__Exercices proposés__.
a: Répondez aux questions suivantes à partir du rapport d'ouverture du congrès :
(i) Dans quelle ville s'était tenu le précédent congrès, et combien de temps auparavant ?
(ii) Combien de problématiques le rapport propose-t-il de mettre en débat ?
(iii) Selon le rapport, par quel moyen patrons et gouvernements ont-ils compris qu'il était plus facile d'atteindre leurs objectifs ?
b: Poursuivez le rapport d'ouverture du congrès à la suite de sa dernière phrase.

··· Texte fourni ···

Extrait du rapport d'ouverture au 11e congrès de la fédération THCB à balaruc les bains

Cher(e)s Ami(e)s, Cher(e)s Camarades,

Depuis notre dernier congrès à Bourgoin Jallieu, il y a quatre ans, les réformes se sont multipliées, les tensions sociales aussi. Mais si chacun d’entre nous peut sans doute faire valoir une victoire syndicale dans une entreprise, un territoire, voire une profession, nous n’avons pas été en capacité d’infléchir les grandes réformes d’inspiration libérales qui ont impacté négativement la vie des salariés. Je pense, entre autres, aux lois, El Khomri et ordonnances Macron, sur l’évolution du marché du travail, qui ont modifié profondément la construction du droit et la norme sociale au niveau de l’entreprise. Ces échecs nourrissent de sérieux doutes sur l’efficacité de l’action syndicale.

Pourquoi cette inertie chez les salariés, les retraités, les chômeurs ? Pourquoi cette chape de plomb sur nos têtes ?

Pourtant, depuis trois ans, la CGT, comme d’autres organisations syndicales, a durci le ton et appelé des dizaines de fois à fouler le pavé de nos grandes villes, à bloquer l’économie et à débrayer en masse ! Alors, pourquoi cette inertie chez les salariés, les retraités, les chômeurs ? Pourquoi cette chape de plomb sur nos têtes ? Notre congrès fédéral est le lieu où nous devons échanger collectivement sur nos forces, mais aussi sur nos défaillances. Nous devons être capable de débattre sans tomber dans la sinistrose, mais avec l’objectif au contraire d’identifier et de proposer ensemble des solutions. Un certain nombre de conditions doivent être réunies pour réussir : la revendication doit être claire et précise pour être validée par les salariés ; elle doit être crédible pour favoriser l’adhésion et l’engagement ; enfin l’unité syndicale est une question incontournable pour instaurer le rapport de force qui conduira à la victoire. Quelles sont les difficultés auxquelles nous nous heurtons aujourd’hui ? Sans prétendre à l’exhaustivité, je propose de mettre trois problématiques en débat.

La première renvoie aux difficultés que nous rencontrons pour expliquer le sens des réformes aux salariés. Ils se mobilisent mieux s’ils sont convaincus qu’il est possible de faire autrement, mais nos propositions alternatives sont trop souvent inaudibles. La complexité croissante des textes ne nous facilite pas la tâche. Finie la réforme des retraites qui reporte l’âge de départ, la convention d’assurance chômage qui réduit la durée d’indemnisation ou encore la réforme du travail qui prescrit la fin du CDI. Les patrons et les gouvernements ont compris qu’il était plus facile d’atteindre ces objectifs en divisant les salariés entre eux.

··· Matériel fourni ···

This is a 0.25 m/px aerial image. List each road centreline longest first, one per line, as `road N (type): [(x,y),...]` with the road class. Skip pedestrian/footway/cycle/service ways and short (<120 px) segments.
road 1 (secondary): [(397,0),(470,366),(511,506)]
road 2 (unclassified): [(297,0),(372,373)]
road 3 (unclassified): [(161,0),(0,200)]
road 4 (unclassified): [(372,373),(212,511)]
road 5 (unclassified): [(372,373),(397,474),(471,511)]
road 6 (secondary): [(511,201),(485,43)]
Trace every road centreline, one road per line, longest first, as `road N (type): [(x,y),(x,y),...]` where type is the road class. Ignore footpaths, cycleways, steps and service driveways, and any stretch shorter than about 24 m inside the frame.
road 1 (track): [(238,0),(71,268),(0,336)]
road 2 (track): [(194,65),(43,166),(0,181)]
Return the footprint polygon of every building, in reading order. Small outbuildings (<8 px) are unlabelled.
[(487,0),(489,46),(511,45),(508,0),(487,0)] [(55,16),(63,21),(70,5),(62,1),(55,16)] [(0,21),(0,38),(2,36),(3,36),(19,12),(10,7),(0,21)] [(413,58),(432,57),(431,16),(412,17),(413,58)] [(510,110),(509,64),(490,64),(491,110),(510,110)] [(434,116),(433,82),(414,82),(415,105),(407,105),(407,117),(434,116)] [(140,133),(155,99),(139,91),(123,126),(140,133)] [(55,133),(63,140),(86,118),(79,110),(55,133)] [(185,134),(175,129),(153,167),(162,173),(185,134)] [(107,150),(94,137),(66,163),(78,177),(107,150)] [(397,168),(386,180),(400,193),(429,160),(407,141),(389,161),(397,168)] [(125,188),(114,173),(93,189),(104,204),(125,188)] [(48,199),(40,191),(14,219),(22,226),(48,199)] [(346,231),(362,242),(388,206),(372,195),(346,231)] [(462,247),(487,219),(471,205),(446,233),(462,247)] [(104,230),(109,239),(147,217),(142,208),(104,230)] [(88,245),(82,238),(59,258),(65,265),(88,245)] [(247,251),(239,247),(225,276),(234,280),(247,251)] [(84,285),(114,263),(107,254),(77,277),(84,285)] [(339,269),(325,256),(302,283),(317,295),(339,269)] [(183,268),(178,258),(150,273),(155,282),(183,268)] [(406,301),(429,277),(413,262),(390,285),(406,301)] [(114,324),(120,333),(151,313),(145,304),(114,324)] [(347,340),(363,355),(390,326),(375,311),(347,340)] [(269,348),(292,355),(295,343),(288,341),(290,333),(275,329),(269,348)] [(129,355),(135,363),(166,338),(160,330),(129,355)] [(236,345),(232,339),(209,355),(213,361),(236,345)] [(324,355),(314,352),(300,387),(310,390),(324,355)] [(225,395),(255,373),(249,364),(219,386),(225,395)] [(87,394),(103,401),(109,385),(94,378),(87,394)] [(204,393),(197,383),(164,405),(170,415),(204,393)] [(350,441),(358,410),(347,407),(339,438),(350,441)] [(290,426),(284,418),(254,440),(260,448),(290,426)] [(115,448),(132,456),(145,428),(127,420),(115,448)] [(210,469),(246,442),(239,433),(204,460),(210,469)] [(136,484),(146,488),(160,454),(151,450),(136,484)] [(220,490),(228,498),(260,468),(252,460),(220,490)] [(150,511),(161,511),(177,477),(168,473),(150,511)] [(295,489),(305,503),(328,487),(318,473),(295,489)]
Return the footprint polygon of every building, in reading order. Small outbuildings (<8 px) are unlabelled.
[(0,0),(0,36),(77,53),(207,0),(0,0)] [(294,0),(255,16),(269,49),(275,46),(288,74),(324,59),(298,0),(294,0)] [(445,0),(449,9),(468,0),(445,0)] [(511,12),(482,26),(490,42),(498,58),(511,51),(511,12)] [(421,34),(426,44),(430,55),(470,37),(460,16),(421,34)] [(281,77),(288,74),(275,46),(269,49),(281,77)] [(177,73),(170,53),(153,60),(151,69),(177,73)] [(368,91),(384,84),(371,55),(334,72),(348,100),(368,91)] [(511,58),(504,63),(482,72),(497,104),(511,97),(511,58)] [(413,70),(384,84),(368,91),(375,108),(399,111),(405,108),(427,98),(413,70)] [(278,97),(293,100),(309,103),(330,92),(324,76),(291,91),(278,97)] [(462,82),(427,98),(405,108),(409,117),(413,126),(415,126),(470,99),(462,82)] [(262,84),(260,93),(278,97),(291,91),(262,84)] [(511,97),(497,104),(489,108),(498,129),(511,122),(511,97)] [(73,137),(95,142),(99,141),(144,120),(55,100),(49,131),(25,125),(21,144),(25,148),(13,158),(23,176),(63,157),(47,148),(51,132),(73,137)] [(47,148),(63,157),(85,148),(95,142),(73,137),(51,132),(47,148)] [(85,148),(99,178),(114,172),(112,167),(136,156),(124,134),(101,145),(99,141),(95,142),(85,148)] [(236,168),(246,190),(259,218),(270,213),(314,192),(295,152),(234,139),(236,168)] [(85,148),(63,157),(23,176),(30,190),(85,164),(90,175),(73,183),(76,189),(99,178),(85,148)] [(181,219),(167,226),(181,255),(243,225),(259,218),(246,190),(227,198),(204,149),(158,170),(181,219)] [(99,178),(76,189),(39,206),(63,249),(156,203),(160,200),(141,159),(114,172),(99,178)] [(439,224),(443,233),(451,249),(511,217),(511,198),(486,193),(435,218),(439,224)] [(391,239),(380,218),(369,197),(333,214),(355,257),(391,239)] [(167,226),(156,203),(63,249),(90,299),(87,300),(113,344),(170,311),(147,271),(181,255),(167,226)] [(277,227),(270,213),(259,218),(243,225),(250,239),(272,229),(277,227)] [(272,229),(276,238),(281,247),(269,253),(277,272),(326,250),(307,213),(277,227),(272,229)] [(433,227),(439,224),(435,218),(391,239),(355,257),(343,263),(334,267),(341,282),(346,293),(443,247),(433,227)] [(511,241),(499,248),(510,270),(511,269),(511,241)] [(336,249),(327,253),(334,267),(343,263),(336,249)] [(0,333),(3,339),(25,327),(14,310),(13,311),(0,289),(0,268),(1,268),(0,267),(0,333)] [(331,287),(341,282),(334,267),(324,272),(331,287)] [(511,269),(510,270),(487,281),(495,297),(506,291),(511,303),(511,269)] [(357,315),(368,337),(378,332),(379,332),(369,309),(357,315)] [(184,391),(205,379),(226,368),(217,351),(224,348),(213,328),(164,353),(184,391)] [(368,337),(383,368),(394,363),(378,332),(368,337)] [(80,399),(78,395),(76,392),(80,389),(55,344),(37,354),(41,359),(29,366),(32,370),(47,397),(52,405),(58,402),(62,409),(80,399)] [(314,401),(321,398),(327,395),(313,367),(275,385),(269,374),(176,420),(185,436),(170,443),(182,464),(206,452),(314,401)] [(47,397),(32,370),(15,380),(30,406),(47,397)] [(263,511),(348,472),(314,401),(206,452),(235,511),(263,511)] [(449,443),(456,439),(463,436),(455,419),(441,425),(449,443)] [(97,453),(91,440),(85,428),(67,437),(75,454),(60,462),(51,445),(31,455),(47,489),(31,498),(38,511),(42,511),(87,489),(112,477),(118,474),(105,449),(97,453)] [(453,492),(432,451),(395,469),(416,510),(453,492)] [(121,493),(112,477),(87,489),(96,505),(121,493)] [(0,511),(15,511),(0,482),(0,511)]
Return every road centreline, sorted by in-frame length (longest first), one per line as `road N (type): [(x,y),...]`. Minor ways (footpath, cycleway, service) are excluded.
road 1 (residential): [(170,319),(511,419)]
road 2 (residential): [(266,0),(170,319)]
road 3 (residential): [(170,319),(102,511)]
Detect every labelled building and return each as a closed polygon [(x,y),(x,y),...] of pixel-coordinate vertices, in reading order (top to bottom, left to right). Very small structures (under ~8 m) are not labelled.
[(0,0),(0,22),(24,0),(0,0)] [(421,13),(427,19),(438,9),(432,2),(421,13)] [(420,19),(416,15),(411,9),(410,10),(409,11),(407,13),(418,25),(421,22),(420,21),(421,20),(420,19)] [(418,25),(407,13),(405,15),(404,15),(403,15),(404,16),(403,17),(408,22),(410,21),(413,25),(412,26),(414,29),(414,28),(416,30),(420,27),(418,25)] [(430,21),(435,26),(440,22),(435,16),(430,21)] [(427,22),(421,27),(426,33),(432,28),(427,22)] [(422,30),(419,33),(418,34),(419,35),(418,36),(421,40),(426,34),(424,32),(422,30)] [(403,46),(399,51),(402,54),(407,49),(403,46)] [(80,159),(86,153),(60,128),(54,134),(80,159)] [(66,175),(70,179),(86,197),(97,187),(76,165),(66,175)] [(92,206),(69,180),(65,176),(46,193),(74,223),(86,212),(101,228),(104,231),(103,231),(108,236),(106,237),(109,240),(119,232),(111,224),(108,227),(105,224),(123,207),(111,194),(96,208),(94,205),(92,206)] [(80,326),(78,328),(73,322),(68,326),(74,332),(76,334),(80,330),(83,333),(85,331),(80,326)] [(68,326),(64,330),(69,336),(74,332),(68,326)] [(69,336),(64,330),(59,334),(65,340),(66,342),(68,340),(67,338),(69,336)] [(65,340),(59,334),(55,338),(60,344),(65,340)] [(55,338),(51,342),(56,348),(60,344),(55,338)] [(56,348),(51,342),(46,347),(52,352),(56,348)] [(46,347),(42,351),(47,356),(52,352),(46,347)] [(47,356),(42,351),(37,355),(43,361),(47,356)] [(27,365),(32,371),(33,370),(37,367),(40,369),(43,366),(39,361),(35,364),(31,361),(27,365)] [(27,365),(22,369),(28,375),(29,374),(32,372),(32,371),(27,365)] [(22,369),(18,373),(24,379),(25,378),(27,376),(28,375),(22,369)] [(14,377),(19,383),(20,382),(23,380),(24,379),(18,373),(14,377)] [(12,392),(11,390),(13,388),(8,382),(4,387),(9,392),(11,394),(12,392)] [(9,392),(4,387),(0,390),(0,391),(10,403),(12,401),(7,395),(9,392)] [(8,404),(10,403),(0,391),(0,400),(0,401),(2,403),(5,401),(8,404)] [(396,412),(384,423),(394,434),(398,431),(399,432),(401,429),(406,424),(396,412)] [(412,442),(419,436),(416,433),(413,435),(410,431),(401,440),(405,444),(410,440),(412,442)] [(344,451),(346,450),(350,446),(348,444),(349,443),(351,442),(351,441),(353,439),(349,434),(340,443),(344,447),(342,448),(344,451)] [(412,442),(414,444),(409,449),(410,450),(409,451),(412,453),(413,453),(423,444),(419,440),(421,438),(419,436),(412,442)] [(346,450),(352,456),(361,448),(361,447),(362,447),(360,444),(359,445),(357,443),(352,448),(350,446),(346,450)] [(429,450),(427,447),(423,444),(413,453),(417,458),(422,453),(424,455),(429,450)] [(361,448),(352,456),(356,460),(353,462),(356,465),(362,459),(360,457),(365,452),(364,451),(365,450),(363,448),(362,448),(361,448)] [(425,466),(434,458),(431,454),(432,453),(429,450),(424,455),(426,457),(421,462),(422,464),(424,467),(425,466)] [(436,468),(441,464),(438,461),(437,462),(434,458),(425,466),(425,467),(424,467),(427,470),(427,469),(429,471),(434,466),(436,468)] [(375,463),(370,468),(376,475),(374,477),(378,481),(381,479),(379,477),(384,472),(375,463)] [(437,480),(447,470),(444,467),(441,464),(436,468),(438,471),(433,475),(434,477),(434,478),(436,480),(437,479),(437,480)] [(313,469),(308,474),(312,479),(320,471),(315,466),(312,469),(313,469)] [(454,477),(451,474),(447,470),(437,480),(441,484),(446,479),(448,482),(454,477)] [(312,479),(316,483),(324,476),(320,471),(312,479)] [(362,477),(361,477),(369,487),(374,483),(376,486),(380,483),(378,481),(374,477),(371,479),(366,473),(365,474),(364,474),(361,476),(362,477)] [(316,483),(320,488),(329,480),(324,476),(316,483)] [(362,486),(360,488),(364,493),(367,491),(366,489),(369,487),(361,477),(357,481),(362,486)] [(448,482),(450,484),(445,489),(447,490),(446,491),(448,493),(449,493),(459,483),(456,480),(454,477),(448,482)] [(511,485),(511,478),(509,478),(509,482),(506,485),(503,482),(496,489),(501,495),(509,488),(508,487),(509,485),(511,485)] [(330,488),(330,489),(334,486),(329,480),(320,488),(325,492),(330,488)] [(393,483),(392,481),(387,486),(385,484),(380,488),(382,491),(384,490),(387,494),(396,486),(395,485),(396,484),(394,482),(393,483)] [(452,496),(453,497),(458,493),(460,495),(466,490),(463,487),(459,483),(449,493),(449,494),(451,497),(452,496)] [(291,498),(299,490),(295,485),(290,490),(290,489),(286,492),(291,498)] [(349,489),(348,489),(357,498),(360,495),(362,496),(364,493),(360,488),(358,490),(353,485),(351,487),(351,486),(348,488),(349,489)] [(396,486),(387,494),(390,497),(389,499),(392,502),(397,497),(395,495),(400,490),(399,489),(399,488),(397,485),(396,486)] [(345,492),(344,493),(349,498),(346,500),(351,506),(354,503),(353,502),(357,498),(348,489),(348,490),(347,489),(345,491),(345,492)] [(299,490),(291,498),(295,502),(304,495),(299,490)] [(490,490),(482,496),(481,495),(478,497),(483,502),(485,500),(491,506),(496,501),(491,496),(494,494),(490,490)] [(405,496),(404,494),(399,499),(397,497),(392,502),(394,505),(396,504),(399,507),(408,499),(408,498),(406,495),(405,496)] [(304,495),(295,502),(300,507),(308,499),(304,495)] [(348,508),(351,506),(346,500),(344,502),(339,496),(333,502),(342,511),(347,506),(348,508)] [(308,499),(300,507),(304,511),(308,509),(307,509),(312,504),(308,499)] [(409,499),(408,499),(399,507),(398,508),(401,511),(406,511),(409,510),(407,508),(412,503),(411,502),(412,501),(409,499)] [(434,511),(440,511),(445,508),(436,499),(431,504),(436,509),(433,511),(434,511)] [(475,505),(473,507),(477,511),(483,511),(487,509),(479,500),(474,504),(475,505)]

···

__Réponses rédigées__.
a:
(i) À Bourgoin Jallieu, il y a quatre ans.
(ii) Trois.
(iii) En divisant les salariés entre eux.

b:
L’unité est un combat ! Vous la réalisez le plus souvent dans vos entreprises, les salariés la réclament car c’est une condition du succès.

La seconde problématique est celle l’unité syndicale. Les divisions syndicales se sont accentuées.
La CFDT, principalement sa direction nationale, s’est enfermée dans un syndicalisme d’accompagnement des réformes pourvu qu’elle soit l’interlocutrice privilégiée du politique ou du patronat. Cela lui a souvent réussi, sauf qu’aujourd’hui, le président Macron semble renvoyer la CFDT dans ses filets et s’en servir seulement pour déminer le terrain sur les réformes compliquées, comme celle de la SNCF. Force Ouvrière a, quant à elle, développé une démarche incompréhensible. Elle a été capable d’apposer sa signature sur des textes réduisant le montant des indemnités des chômeurs âgés, puis de se lancer dans une démarche contestataire en exigeant le retrait de la loi El Khomri, pour enfin apporter sa caution aux ordonnances Macron ! Je ne m’attarderais pas sur la CFTC, ni la CGC qui, dans la dernière période, sont plus sur une démarche existentielle que syndicale. Quant à la CGT, les crises successives de 2013 et 2014, à savoir la succession de Bernard Thibault et des « affaires » de Thierry Lepaon, ont poussé Philippe Martinez à ressouder l’organisation lors du congrès confédéral de Marseille, sur une ligne plus contestataire, voire identitaire.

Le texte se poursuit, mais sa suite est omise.